Ambitious Lovers
Es ist immer wieder erstaunlich, welche Größe ein Musiker, der nach herkömmlichen Handwerker-Kriterien in die Kategorie „Dilettant“ eingestuft würde, im richtigen Kontext zu entwickeln vermag. Richtig, von Arto Lindsay ist die Rede, dem ehemaligen Hans Dampf-in-allen-Gassen der New Yorker „No Wave“-Szenerie und jetzt zusammen mit dem Keyboarder Peter Scherer kreative Keimzelle der Ambitionierten Liebhaber.
Lindsays Gesang? Viele würden es gar nicht so nennen wollen, wenn er sich, sämtliche Gesetze zwischen Melodiebildung und Stimmführung ignorierend, übers Mikro hermacht. Sein Gitarrenspiel? Gewiß keine Lehrstunde für angehende Jung-Virtuosen, die mit leuchtenden Blicken auf seinem Griffbrett kleben. Keine Akkorde, keine Licks, keine kunstvoll konstruierten Solo-Treppchen; dafür scheinbar unvermittelte Ausbrüche auf einer vermutlich wieder mal ungestimmten Kaufhaus-Gitarre, die unter voll Strom zu stehen scheint, so heftig schüttelt’s den armen Arto zuweilen… Doch, wie gesagt, der Kontext macht’s – und hier, mit dieser Band, mit diesem Material, liegt Lindsay goldrichtig mit seiner lustvoll ausgelebten, mit sich selbst kokettierenden Scharlatanerie. Mühelos und perfekt, aber nicht sklavisch an die Plattenvorgabe gebunden, bringen die zum Sextett aufgestockten Lovers jene Mischung aus Funk-Rhythmik, Pop-Melodik und brasilianisch gefärbten Zwischenspielchen auf die Bühne, die schon auf dem unlängst veröffentlichten zweiten Album GREED zurecht soviel Lob eingeheimst hatte.

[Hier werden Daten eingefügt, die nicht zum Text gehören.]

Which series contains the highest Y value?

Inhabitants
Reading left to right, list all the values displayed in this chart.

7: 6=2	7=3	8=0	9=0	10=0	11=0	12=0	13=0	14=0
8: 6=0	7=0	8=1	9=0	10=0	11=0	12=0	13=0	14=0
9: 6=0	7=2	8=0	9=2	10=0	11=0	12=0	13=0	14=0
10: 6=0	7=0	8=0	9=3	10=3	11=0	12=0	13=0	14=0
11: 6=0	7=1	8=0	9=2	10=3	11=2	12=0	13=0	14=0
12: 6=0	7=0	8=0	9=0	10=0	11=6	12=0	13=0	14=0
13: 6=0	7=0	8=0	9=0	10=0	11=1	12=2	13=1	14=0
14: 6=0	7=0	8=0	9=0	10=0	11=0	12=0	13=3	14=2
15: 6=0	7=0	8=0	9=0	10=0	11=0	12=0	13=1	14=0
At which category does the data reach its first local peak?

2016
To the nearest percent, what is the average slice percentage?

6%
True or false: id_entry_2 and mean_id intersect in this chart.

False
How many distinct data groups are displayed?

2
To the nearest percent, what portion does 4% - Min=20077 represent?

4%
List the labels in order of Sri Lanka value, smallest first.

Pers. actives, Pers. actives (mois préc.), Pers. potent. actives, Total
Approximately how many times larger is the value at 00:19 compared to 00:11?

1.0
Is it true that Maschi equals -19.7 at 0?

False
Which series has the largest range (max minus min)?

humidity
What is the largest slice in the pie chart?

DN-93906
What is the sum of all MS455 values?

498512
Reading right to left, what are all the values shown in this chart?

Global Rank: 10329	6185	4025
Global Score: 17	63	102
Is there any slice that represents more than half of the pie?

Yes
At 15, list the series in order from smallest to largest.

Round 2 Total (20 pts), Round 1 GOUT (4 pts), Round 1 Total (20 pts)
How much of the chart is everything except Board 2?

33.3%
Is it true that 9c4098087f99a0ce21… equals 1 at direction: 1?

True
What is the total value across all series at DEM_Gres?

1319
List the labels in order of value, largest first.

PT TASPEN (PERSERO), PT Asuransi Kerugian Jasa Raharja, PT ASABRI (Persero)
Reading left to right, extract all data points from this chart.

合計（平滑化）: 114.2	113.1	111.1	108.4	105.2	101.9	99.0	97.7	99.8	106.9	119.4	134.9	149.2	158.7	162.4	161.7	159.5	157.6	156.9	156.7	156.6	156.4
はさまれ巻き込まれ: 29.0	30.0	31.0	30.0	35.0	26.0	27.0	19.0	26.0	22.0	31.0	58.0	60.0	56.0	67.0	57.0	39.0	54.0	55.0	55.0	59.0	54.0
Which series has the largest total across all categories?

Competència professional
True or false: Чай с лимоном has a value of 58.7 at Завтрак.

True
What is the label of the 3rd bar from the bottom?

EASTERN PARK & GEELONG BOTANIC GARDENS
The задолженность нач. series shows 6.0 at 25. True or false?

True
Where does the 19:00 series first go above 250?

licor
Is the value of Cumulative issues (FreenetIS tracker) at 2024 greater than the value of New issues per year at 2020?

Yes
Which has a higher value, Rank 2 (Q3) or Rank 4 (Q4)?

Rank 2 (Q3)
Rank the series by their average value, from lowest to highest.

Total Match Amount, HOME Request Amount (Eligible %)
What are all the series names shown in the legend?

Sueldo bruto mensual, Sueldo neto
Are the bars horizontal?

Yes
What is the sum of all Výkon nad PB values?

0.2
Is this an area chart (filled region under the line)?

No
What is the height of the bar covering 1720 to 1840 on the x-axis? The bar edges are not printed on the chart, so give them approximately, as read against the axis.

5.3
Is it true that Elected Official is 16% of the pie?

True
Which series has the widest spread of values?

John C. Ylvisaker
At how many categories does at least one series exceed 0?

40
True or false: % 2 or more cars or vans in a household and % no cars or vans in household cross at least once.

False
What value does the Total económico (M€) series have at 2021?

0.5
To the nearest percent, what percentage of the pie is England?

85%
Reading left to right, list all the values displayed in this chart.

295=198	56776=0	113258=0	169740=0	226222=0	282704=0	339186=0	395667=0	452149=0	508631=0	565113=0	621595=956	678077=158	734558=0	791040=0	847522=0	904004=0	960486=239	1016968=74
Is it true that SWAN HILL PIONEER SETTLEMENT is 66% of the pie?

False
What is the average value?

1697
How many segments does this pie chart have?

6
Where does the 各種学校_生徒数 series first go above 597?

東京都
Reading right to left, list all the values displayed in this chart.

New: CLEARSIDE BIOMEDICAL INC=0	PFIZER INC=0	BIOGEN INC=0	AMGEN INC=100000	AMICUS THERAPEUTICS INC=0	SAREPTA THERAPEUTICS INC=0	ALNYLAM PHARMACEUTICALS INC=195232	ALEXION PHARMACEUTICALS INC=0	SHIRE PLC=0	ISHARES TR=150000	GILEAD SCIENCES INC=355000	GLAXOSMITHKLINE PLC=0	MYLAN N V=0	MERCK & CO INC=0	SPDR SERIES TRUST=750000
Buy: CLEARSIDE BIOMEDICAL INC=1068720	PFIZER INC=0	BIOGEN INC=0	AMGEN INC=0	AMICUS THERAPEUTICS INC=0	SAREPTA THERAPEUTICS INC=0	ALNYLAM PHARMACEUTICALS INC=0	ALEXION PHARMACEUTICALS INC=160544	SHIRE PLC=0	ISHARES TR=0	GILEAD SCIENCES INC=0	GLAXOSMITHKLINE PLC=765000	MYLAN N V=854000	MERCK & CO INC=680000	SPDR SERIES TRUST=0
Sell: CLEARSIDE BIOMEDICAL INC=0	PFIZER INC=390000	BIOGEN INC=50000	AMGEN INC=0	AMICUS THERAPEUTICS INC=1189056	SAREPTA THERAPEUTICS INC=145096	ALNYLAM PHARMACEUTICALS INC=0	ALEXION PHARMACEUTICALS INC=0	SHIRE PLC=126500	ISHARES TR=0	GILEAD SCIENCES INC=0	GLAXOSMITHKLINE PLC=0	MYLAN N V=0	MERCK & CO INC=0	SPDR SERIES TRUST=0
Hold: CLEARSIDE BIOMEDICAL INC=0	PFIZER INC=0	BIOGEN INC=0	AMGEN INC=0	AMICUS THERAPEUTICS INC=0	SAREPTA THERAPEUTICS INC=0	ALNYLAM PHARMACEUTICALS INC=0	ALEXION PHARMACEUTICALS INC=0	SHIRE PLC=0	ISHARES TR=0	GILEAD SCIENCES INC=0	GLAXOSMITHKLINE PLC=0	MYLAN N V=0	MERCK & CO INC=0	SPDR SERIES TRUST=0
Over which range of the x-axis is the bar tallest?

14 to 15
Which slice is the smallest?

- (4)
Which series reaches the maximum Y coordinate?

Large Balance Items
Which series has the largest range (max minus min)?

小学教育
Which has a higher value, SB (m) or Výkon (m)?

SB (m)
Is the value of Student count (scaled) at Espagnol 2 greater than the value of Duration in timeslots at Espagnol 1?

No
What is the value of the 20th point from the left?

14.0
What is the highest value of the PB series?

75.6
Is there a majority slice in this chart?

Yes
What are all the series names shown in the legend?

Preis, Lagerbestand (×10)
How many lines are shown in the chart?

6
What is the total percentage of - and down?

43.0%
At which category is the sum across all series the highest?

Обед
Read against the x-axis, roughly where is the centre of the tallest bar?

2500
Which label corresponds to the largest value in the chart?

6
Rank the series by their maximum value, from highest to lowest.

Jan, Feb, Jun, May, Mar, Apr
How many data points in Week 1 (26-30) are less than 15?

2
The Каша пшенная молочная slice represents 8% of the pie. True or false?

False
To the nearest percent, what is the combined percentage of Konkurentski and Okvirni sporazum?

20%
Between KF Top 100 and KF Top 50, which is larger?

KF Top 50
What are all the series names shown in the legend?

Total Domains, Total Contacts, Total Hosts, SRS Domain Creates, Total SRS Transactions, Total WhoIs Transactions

Die frisch eingespielte Band, darunter der früher in Diensten von Defunkt stehende Bassist Melvin Gibbs, trägt ein immenses Scherflein zum Gelingen bei, allen voran der exzellente Perkussionist Cyro Baptista. Eine Ohio-Players-Coverversion, die der ansonsten zurückhaltenden Gitarristin Ann Bauer endlich den wohlverdienten Solo-Auslauf beschert, mogelt sich bruchlos ins Eigen-Repertoire. Damit wollten die Lovers wohl ihre Funk-Credibility unter Beweis stellen – was zwar gar nicht nötig gewesen wäre, aber schön war’s dann doch.